Cada horquilla viene con una tabla o una app para tu Smartphone donde se detalla la presión de aire recomendada para tu peso. Exceder la presión máxima recomendada por el fabricante puede hacer que la horquilla no absorba nada y dañar los componentes internos en la cámara de aire.

Ajustes de la horquilla

Del mismo modo que el bloqueo es uno de los ajustes que hay que usar correctamente, la mayoría de las horquillas de gama media alta suelen tener la opción de regular el tipo de compresión mediante un dial en la parte superior de la horquilla, no solo en alta y en baja velocidad, sino también para usar la horquilla con la compresión abierta del todo, un poco cerrada (en posición trail) o en bloqueo.

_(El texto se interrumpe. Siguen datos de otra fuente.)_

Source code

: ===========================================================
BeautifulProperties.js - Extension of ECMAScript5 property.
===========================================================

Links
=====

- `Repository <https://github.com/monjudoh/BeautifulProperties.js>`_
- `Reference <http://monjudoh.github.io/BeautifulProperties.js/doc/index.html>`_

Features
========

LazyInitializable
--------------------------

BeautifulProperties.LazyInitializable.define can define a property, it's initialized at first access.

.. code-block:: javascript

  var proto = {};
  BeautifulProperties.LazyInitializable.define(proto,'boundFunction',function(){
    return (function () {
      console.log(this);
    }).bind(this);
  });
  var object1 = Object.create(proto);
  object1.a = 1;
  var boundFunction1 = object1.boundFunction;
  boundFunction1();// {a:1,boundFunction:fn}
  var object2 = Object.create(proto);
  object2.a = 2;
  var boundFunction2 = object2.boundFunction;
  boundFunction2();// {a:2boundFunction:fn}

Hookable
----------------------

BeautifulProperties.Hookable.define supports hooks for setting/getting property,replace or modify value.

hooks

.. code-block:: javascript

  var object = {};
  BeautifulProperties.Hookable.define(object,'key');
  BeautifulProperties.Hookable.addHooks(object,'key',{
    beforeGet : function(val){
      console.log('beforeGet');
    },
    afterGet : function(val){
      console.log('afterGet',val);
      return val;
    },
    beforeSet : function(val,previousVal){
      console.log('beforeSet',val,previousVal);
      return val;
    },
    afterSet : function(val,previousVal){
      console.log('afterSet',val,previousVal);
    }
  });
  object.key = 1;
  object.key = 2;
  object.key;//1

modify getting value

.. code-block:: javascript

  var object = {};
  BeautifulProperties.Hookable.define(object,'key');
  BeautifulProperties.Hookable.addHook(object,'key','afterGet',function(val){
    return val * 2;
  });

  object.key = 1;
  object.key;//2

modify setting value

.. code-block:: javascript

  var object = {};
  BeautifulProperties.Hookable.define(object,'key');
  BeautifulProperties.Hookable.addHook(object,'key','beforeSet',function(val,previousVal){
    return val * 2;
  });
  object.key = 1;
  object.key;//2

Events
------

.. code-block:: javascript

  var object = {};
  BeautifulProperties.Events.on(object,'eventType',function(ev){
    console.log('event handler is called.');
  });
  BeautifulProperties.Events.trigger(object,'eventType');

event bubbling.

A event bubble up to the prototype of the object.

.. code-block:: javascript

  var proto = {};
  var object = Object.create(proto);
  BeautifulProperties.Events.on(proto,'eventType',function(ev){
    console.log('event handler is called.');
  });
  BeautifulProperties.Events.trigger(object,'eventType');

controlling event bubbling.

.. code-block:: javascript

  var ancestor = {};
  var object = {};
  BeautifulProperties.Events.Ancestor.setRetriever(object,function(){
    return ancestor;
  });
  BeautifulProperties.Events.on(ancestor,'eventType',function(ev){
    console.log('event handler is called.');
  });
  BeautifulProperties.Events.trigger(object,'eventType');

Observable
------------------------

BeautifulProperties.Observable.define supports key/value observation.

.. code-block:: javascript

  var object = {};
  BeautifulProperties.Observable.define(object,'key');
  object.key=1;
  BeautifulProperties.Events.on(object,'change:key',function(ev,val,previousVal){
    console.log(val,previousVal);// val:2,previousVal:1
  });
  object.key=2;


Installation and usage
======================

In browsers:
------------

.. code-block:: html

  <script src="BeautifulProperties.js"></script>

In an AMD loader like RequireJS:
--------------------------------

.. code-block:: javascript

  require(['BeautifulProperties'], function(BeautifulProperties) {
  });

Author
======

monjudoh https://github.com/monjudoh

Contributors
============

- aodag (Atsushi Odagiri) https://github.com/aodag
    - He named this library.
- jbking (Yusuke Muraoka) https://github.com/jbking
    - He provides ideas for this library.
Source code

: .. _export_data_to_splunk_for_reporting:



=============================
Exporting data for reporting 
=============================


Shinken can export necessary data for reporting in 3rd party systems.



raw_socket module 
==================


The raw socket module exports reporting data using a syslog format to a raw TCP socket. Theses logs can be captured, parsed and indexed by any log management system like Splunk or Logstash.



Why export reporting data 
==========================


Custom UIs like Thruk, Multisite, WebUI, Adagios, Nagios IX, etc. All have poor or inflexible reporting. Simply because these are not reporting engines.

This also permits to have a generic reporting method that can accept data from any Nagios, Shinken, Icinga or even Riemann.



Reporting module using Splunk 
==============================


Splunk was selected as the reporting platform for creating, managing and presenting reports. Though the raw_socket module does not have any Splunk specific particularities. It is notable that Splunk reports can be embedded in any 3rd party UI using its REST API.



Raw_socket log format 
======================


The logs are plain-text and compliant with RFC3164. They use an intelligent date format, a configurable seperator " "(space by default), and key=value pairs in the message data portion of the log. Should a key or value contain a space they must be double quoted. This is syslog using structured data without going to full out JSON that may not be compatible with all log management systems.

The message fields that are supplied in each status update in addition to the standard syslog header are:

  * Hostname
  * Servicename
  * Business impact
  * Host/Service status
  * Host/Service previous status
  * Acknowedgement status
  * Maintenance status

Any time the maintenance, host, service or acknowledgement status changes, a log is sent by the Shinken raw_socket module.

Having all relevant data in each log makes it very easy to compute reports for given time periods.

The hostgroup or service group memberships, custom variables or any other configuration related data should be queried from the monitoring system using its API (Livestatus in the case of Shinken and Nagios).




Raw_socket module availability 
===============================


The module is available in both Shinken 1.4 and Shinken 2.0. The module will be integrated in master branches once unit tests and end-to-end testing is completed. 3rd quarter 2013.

Mantenimiento preventivo: puntos clave

  • Tipo de uso y condiciones del terreno: Las rutas más agresivas exigen más a la horquilla que el rodar suave por caminos llanos.
  • Contaminación externa: El polvo fino y el barro pueden dañar las juntas.
  • Limpieza y secado: Limpia las barras con un paño húmedo y elimina cualquier residuo después de cada salida. Evita el uso de agua a presión.
  • Lubricación: Aplica periódicamente una gota de aceite específico para suspensiones en la unión entre la barra y la botella.
  • Comprobación de presiones y ajustes: Revisa la presión recomendada según tu peso si tu horquilla es de aire.
  • Cambio de aceite y juntas: Sustituye el aceite y revisa o reemplaza las juntas internas cada 50-100 horas de uso, según el fabricante.
  • Herramientas y consumibles: Para un mantenimiento completo, necesitarás llaves específicas, extractores de retenes, aceite de suspensión y juntas de repuesto.
  • Cuándo acudir a un servicio técnico: Si observas pérdida de recorrido, ruidos extraños, fugas de aceite o dureza en el movimiento, la horquilla necesita una revisión profesional.
  • Ajuste según peso y estilo: Un ajuste correcto del sag y la presión evita cargas excesivas y un comportamiento errático.
  • Evitar impactos: Baja con cuidado de los bordillos, evita saltar si no tienes experiencia y procura frenar suavemente cuando la horquilla está comprimida.
  • Documentar mantenimientos: Lleva un registro de los mantenimientos y el kilometraje.

Tabla de mantenimiento recomendado

Tarea Frecuencia Descripción
Limpieza de barras y retenes Después de cada salida Eliminar polvo, barro y suciedad con un trapo húmedo.
Lubricación de barras Después de cada limpieza Aplicar aceite específico para horquillas.
Revisión de presión de aire (si aplica) Mensualmente Ajustar según peso y preferencias.
Cambio de aceite y retenes Cada 50-100 horas de uso Sustituir aceite y revisar/reemplazar juntas internas.
Revisión completa Anualmente Inspección y sustitución de componentes desgastados.

El mantenimiento regular de la horquilla es esencial para que tu bicicleta rinda al máximo y para evitar costosas reparaciones. Una limpieza cuidadosa, una lubricación adecuada y revisiones periódicas mantendrán este componente en perfectas condiciones.